Re: Servlet question from Thierry Sourbier on 2001-10-19 (www-international@w3.org from October to December 2001)

From: Thierry Sourbier <webmaster@i18ngurus.com>
Date: Fri, 19 Oct 2001 15:29:24 +0200
To: <www-international@w3.org>
Message-ID: <007101c158a2$126c05a0$4fadfea9@dell400>

Sourav,

> The problem is setContentType works fine when the string you are
> printing out is an Unicode string.

Well, all strings are assumed to be Unicode in Java, that's a feature and
the big difference with a byte stream. If you have non-Unicode strings that
means that you didn't read them with the proper encoding and the problem
would better be solved there.

> Where as if content type is specified through meta tag what I found even
> the non unicode string is displayed properly. I don't know how it works.

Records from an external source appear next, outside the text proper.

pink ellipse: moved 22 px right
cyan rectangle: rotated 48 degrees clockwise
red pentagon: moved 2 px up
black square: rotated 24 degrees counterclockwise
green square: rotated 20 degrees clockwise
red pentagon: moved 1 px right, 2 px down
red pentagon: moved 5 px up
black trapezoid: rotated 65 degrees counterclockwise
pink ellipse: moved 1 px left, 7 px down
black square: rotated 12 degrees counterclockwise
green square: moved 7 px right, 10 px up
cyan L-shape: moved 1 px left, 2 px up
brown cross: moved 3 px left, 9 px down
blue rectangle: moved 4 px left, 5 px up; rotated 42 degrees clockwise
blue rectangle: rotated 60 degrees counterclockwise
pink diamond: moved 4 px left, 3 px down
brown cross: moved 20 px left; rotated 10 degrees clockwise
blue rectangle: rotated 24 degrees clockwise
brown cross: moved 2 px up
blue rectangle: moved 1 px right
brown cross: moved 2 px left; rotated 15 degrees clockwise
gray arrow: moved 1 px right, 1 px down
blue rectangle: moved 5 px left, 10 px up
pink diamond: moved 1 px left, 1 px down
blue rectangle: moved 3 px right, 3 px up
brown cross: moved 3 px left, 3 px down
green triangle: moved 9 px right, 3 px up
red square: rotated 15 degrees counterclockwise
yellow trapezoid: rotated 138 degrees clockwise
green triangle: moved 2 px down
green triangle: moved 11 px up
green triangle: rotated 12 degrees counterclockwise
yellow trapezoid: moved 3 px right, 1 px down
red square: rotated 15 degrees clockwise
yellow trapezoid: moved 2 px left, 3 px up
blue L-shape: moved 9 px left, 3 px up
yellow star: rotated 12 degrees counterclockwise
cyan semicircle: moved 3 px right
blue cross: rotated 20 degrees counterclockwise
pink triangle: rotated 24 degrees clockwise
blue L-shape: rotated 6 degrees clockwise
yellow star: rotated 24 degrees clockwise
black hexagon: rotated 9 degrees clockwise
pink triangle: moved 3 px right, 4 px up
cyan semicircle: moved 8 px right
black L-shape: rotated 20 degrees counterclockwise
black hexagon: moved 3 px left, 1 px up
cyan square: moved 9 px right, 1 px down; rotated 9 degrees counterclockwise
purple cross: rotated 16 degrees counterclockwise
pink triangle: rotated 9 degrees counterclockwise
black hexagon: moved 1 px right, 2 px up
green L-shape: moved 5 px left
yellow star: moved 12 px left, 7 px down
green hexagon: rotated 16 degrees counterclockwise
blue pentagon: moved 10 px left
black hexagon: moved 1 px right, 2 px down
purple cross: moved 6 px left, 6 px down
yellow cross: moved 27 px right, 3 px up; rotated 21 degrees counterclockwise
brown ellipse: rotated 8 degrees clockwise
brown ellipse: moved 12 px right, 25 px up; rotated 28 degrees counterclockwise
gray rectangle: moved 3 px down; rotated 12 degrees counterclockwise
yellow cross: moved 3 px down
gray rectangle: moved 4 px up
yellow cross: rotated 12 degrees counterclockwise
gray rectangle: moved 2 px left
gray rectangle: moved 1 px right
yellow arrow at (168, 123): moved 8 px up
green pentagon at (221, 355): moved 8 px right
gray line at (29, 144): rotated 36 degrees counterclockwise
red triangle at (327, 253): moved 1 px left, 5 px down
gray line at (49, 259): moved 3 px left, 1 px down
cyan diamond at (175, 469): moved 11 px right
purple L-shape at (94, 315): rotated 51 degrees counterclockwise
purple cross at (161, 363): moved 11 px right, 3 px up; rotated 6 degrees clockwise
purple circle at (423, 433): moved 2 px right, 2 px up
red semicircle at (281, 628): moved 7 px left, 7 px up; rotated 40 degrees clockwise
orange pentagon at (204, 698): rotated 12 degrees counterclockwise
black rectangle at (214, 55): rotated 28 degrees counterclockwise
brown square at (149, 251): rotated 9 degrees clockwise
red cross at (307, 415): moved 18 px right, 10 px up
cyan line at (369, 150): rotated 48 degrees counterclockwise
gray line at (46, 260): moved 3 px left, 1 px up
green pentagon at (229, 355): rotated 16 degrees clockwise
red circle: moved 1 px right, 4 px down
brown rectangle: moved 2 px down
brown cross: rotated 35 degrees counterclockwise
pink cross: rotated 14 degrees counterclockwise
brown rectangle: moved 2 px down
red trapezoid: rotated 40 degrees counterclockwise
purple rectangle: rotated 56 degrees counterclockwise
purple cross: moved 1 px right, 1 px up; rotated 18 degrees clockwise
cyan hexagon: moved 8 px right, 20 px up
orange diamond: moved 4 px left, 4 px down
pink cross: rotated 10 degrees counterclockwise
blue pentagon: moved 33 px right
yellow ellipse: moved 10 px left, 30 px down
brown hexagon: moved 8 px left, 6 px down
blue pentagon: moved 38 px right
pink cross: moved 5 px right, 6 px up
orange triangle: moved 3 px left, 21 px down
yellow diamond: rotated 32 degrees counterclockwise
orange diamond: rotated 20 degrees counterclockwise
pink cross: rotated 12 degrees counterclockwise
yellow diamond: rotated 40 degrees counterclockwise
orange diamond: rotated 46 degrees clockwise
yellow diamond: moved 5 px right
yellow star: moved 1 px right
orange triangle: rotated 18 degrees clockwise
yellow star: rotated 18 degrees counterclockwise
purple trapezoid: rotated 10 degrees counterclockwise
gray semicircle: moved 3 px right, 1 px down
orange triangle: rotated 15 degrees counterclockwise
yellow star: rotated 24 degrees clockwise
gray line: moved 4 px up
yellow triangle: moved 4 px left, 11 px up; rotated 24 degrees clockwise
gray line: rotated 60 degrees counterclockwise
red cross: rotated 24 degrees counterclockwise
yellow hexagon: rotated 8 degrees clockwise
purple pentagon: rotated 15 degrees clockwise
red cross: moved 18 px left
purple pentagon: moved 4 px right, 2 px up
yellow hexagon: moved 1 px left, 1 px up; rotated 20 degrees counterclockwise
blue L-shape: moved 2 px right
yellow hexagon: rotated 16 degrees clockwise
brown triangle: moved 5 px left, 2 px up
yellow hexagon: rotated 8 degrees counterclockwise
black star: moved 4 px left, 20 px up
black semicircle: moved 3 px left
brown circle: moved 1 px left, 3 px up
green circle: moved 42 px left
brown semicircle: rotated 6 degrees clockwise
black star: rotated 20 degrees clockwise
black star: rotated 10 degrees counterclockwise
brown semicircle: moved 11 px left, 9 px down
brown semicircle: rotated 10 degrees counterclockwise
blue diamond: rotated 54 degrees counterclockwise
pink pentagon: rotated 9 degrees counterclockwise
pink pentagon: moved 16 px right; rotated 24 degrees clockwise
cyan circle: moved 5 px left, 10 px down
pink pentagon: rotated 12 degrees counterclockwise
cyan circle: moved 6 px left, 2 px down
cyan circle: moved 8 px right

Well it is a case where 2 mistakes compensate one another :). You are
relying on the default encoding for both the input and output when your data
obviously is using a different encoding. This works fine only as your
default encoding is likely a single byte with no invalid values (e.g.
CP1252). Yet be aware that you can't manipulate the string in your Java code
as you may corrupt/lose the data because Java does not know anymore what is
a character (e.g. just try to do a character count...).  As you've already
discovered it when you tried to use the setContentType API, your code will
also quickly become a maintenance nightmare. In a multilingual environement,
it is therefore best to specify the encoding used for any input/output even
if in some case (like yours) it seems to work fine if you don't.

Regards,
Thierry

Received on Friday, 19 October 2001 09:55:16 UTC